== TASK TO CARRY OUT ==
Drop every picture. Return the rest of the entries exactly.

[RECORDS SUPPLIED Boundary: Start]

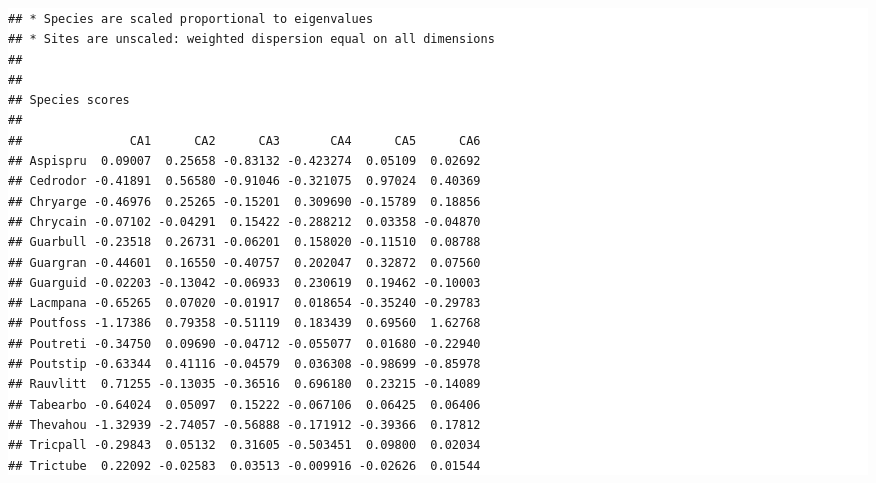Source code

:     ## * Species are scaled proportional to eigenvalues
    ## * Sites are unscaled: weighted dispersion equal on all dimensions
    ## 
    ## 
    ## Species scores
    ## 
    ##               CA1      CA2      CA3       CA4      CA5      CA6
    ## Aspispru  0.09007  0.25658 -0.83132 -0.423274  0.05109  0.02692
    ## Cedrodor -0.41891  0.56580 -0.91046 -0.321075  0.97024  0.40369
    ## Chryarge -0.46976  0.25265 -0.15201  0.309690 -0.15789  0.18856
    ## Chrycain -0.07102 -0.04291  0.15422 -0.288212  0.03358 -0.04870
    ## Guarbull -0.23518  0.26731 -0.06201  0.158020 -0.11510  0.08788
    ## Guargran -0.44601  0.16550 -0.40757  0.202047  0.32872  0.07560
    ## Guarguid -0.02203 -0.13042 -0.06933  0.230619  0.19462 -0.10003
    ## Lacmpana -0.65265  0.07020 -0.01917  0.018654 -0.35240 -0.29783
    ## Poutfoss -1.17386  0.79358 -0.51119  0.183439  0.69560  1.62768
    ## Poutreti -0.34750  0.09690 -0.04712 -0.055077  0.01680 -0.22940
    ## Poutstip -0.63344  0.41116 -0.04579  0.036308 -0.98699 -0.85978
    ## Rauvlitt  0.71255 -0.13035 -0.36516  0.696180  0.23215 -0.14089
    ## Tabearbo -0.64024  0.05097  0.15222 -0.067106  0.06425  0.06406
    ## Thevahou -1.32939 -2.74057 -0.56888 -0.171912 -0.39366  0.17812
    ## Tricpall -0.29843  0.05132  0.31605 -0.503451  0.09800  0.02034
    ## Trictube  0.22092 -0.02583  0.03513 -0.009916 -0.02626  0.01544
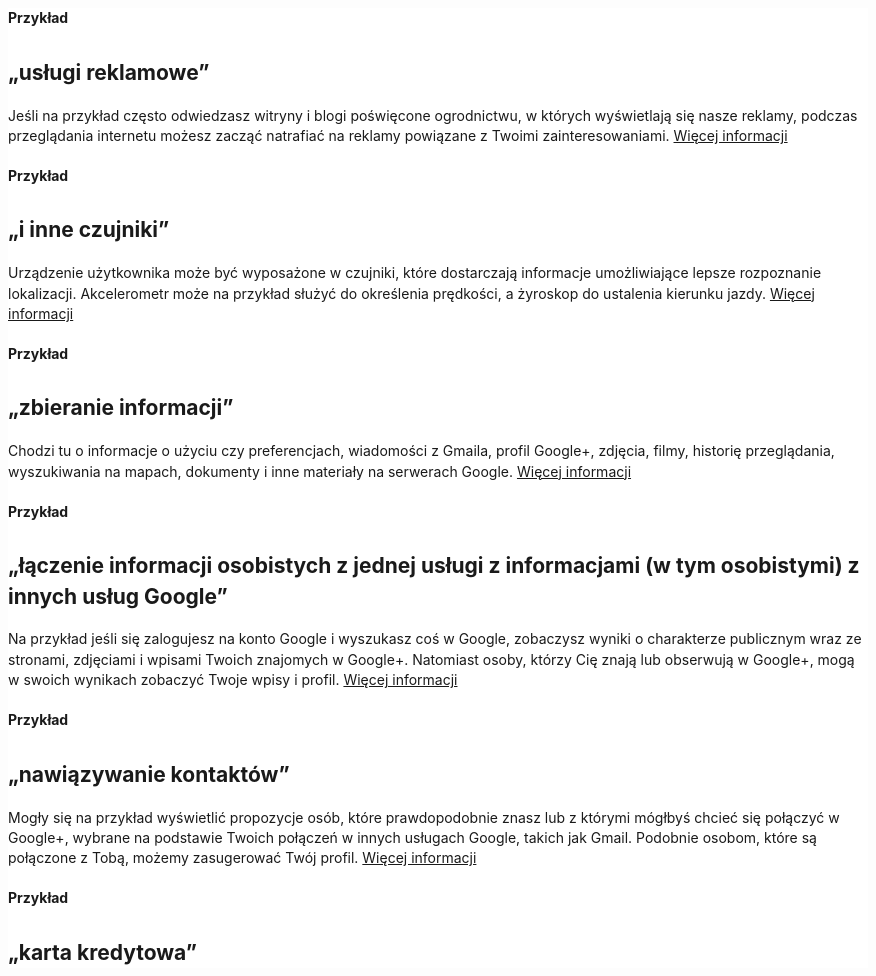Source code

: #### Przykład

„usługi reklamowe”
------------------

Jeśli na przykład często odwiedzasz witryny i blogi poświęcone ogrodnictwu, w których wyświetlają się nasze reklamy, podczas przeglądania internetu możesz zacząć natrafiać na reklamy powiązane z Twoimi zainteresowaniami.
[Więcej informacji](../../policies/privacy/example/advertising-services.html)

#### Przykład

„i inne czujniki”
-----------------

Urządzenie użytkownika może być wyposażone w czujniki, które dostarczają informacje umożliwiające lepsze rozpoznanie lokalizacji. Akcelerometr może na przykład służyć do określenia prędkości, a żyroskop do ustalenia kierunku jazdy.
[Więcej informacji](../../policies/privacy/example/sensors.html)

#### Przykład

„zbieranie informacji”
----------------------

Chodzi tu o informacje o użyciu czy preferencjach, wiadomości z Gmaila, profil Google+, zdjęcia, filmy, historię przeglądania, wyszukiwania na mapach, dokumenty i inne materiały na serwerach Google.
[Więcej informacji](../../policies/privacy/example/collect-information.html)

#### Przykład

„łączenie informacji osobistych z jednej usługi z informacjami (w tym osobistymi) z innych usług Google”
--------------------------------------------------------------------------------------------------------

Na przykład jeśli się zalogujesz na konto Google i wyszukasz coś w Google, zobaczysz wyniki o charakterze publicznym wraz ze stronami, zdjęciami i wpisami Twoich znajomych w Google+. Natomiast osoby, którzy Cię znają lub obserwują w Google+, mogą w swoich wynikach zobaczyć Twoje wpisy i profil.
[Więcej informacji](../../policies/privacy/example/combine-personal-information.html)

#### Przykład

„nawiązywanie kontaktów”
------------------------

Mogły się na przykład wyświetlić propozycje osób, które prawdopodobnie znasz lub z którymi mógłbyś chcieć się połączyć w Google+, wybrane na podstawie Twoich połączeń w innych usługach Google, takich jak Gmail. Podobnie osobom, które są połączone z Tobą, możemy zasugerować Twój profil.
[Więcej informacji](../../policies/privacy/example/connect-with-people.html)

#### Przykład

„karta kredytowa”
-----------------
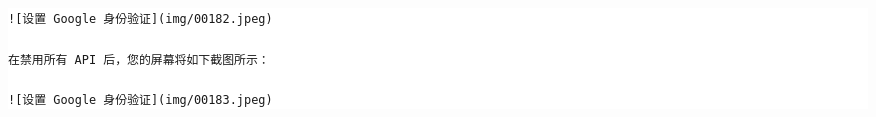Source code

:     ![设置 Google 身份验证](img/00182.jpeg)

    在禁用所有 API 后，您的屏幕将如下截图所示：

    ![设置 Google 身份验证](img/00183.jpeg)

[RECORDS SUPPLIED Boundary: End]

== WRITTEN SOLUTION ==
Source code

:     ## * Species are scaled proportional to eigenvalues
    ## * Sites are unscaled: weighted dispersion equal on all dimensions
    ## 
    ## 
    ## Species scores
    ## 
    ##               CA1      CA2      CA3       CA4      CA5      CA6
    ## Aspispru  0.09007  0.25658 -0.83132 -0.423274  0.05109  0.02692
    ## Cedrodor -0.41891  0.56580 -0.91046 -0.321075  0.97024  0.40369
    ## Chryarge -0.46976  0.25265 -0.15201  0.309690 -0.15789  0.18856
    ## Chrycain -0.07102 -0.04291  0.15422 -0.288212  0.03358 -0.04870
    ## Guarbull -0.23518  0.26731 -0.06201  0.158020 -0.11510  0.08788
    ## Guargran -0.44601  0.16550 -0.40757  0.202047  0.32872  0.07560
    ## Guarguid -0.02203 -0.13042 -0.06933  0.230619  0.19462 -0.10003
    ## Lacmpana -0.65265  0.07020 -0.01917  0.018654 -0.35240 -0.29783
    ## Poutfoss -1.17386  0.79358 -0.51119  0.183439  0.69560  1.62768
    ## Poutreti -0.34750  0.09690 -0.04712 -0.055077  0.01680 -0.22940
    ## Poutstip -0.63344  0.41116 -0.04579  0.036308 -0.98699 -0.85978
    ## Rauvlitt  0.71255 -0.13035 -0.36516  0.696180  0.23215 -0.14089
    ## Tabearbo -0.64024  0.05097  0.15222 -0.067106  0.06425  0.06406
    ## Thevahou -1.32939 -2.74057 -0.56888 -0.171912 -0.39366  0.17812
    ## Tricpall -0.29843  0.05132  0.31605 -0.503451  0.09800  0.02034
    ## Trictube  0.22092 -0.02583  0.03513 -0.009916 -0.02626  0.01544
Source code

: #### Przykład

„usługi reklamowe”
------------------

Jeśli na przykład często odwiedzasz witryny i blogi poświęcone ogrodnictwu, w których wyświetlają się nasze reklamy, podczas przeglądania internetu możesz zacząć natrafiać na reklamy powiązane z Twoimi zainteresowaniami.
[Więcej informacji](../../policies/privacy/example/advertising-services.html)

#### Przykład

„i inne czujniki”
-----------------

Urządzenie użytkownika może być wyposażone w czujniki, które dostarczają informacje umożliwiające lepsze rozpoznanie lokalizacji. Akcelerometr może na przykład służyć do określenia prędkości, a żyroskop do ustalenia kierunku jazdy.
[Więcej informacji](../../policies/privacy/example/sensors.html)

#### Przykład

„zbieranie informacji”
----------------------

Chodzi tu o informacje o użyciu czy preferencjach, wiadomości z Gmaila, profil Google+, zdjęcia, filmy, historię przeglądania, wyszukiwania na mapach, dokumenty i inne materiały na serwerach Google.
[Więcej informacji](../../policies/privacy/example/collect-information.html)

#### Przykład

„łączenie informacji osobistych z jednej usługi z informacjami (w tym osobistymi) z innych usług Google”
--------------------------------------------------------------------------------------------------------

Na przykład jeśli się zalogujesz na konto Google i wyszukasz coś w Google, zobaczysz wyniki o charakterze publicznym wraz ze stronami, zdjęciami i wpisami Twoich znajomych w Google+. Natomiast osoby, którzy Cię znają lub obserwują w Google+, mogą w swoich wynikach zobaczyć Twoje wpisy i profil.
[Więcej informacji](../../policies/privacy/example/combine-personal-information.html)

#### Przykład

„nawiązywanie kontaktów”
------------------------

Mogły się na przykład wyświetlić propozycje osób, które prawdopodobnie znasz lub z którymi mógłbyś chcieć się połączyć w Google+, wybrane na podstawie Twoich połączeń w innych usługach Google, takich jak Gmail. Podobnie osobom, które są połączone z Tobą, możemy zasugerować Twój profil.
[Więcej informacji](../../policies/privacy/example/connect-with-people.html)

#### Przykład

„karta kredytowa”
-----------------
Source code

:     ![设置 Google 身份验证](img/00182.jpeg)

    在禁用所有 API 后，您的屏幕将如下截图所示：

    ![设置 Google 身份验证](img/00183.jpeg)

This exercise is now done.